Archives For Big data

A new study emphasizing the value of predictive analytics for predicting energy consumption, co-authored with M. Castelli, L. Trujillo, and L. Vanneschi, is scheduled to appear in September 2015 issue of Energy and Buildings. The work titled Prediction of energy performance of residential buildings: A genetic programming approach shows – through an experimental research based on real-data – how utilizing predictive analytics can assist the prediction of energy consumption in residential buildings. Abstract:

Energy consumption has long been emphasized as an important policy issue in today’s economies. In particular, the energy efficiency of residential buildings is considered a top priority of a country’s energy policy. The paper proposes a genetic programming-based framework for estimating the energy performance of residential buildings. The objective is to build a model able to predict the heating load and the cooling load of residential buildings. An accurate prediction of these parameters facilitates a better control of energy consumption and, moreover, it helps choosing the energy supplier that better fits the energy needs, which is considered an important issue in the deregulated energy market. The proposed framework blends a recently developed version of genetic programming with a local search method and linear scaling. The resulting system enables us to build a model that produces an accurate estimation of both considered parameters. Extensive simulations on 768 diverse residential buildings confirm the suitability of the proposed method in predicting heating load and cooling load. In particular, the proposed method is more accurate than the existing state-of-the-art techniques.

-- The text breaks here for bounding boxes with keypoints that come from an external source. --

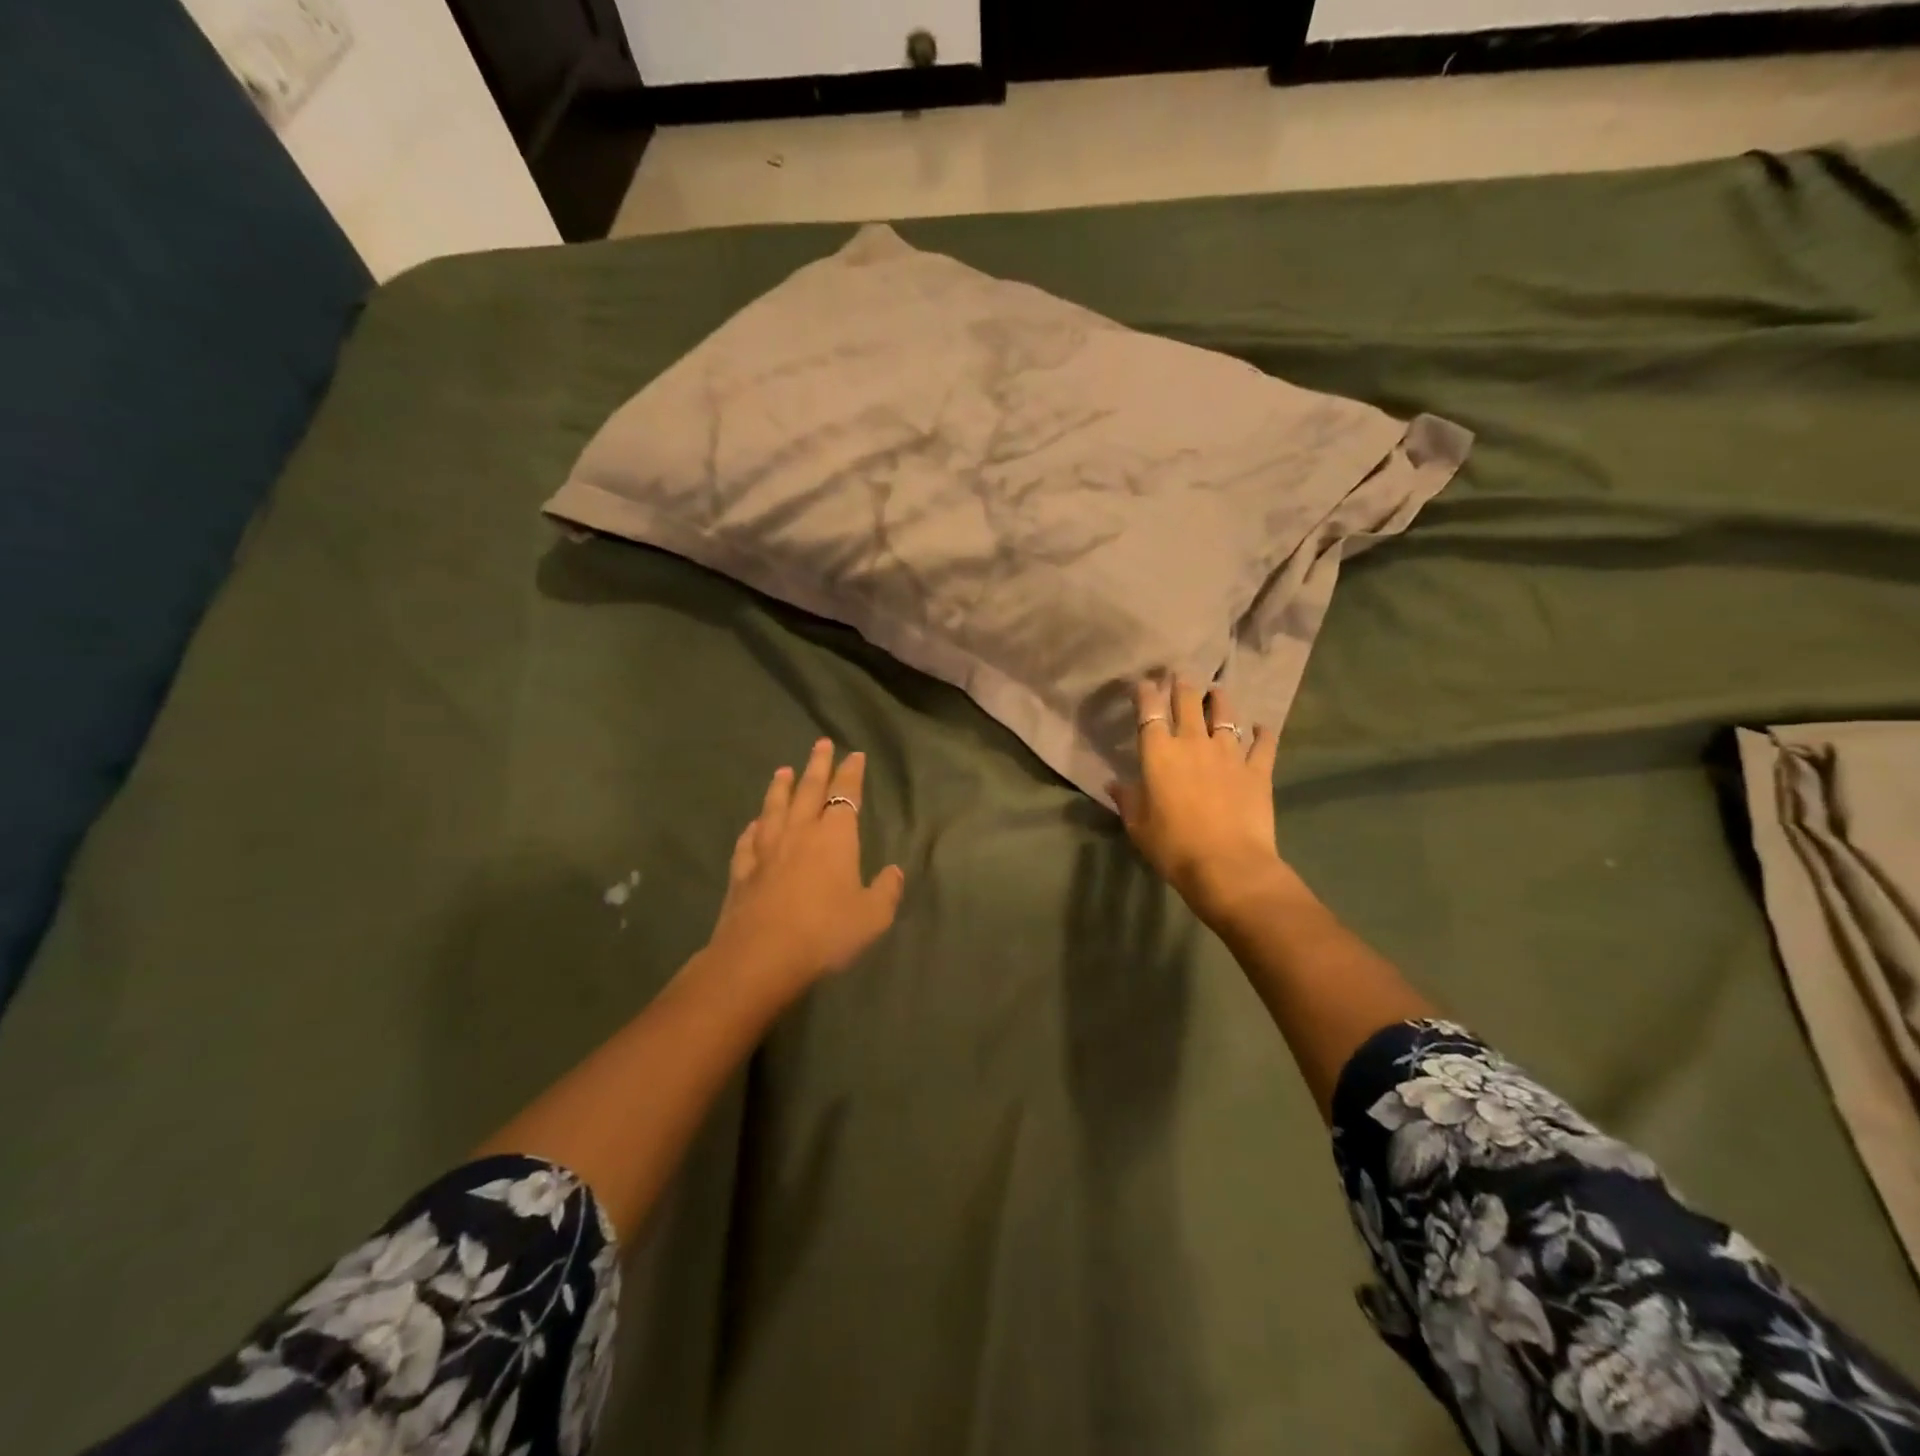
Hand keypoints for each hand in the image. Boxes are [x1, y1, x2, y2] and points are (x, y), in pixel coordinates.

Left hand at [704, 739, 905, 1003]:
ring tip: (783, 770)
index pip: (845, 794)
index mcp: (834, 837)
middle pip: (808, 790)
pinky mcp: (742, 870)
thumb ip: (886, 891)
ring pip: (774, 808)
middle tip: (821, 744)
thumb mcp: (872, 917)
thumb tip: (894, 872)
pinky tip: (752, 825)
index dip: (851, 774)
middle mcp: (799, 833)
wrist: (761, 956)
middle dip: (817, 765)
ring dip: (780, 787)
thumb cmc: (825, 932)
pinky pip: (748, 841)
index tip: (854, 755)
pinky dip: (752, 828)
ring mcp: (767, 850)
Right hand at [1112, 677, 1285, 921]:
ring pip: (1225, 713)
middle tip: (1179, 675)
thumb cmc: (1172, 846)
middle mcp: (1193, 743)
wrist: (1227, 865)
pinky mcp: (1258, 769)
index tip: (1144, 683)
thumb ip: (1127, 799)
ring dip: (1219, 699)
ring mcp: (1229, 753)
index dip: (1146, 693)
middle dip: (1182, 685)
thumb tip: (1113, 783)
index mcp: (1159, 753)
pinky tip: (1261, 728)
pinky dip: (1262, 733)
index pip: (1150, 711)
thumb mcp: (1137, 826)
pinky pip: (1263, 743)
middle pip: (1188, 701)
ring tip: (1217, 691)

Predicting natural disasters

Thursday, April 2, 2015

A new publication emphasizing the role of predictive analytical capabilities in natural disaster management, co-authored with M. Castelli and L. Vanneschi (2015): Predicting Burned Areas of Forest Fires: An Artificial Intelligence Approach appeared in one of the most prestigious international journals in fire ecology field. Abstract:

The ability of accurately predicting forest fire areas may significantly aid optimizing fire management efforts. Given the complexity of the task, powerful computational tools are needed for predicting the amount of area that will be burned during a forest fire. The purpose of this study was to develop an intelligent system based on genetic programming for the prediction of burned areas, using only data related to the forest under analysis and meteorological data. We used geometric semantic genetic programming based on recently defined geometric semantic genetic operators for genetic programming. Experimental results showed the appropriateness of the proposed system for the prediction of the burned areas. In particular, the obtained results were significantly better than those produced by standard genetic programming and other state of the art machine learning methods.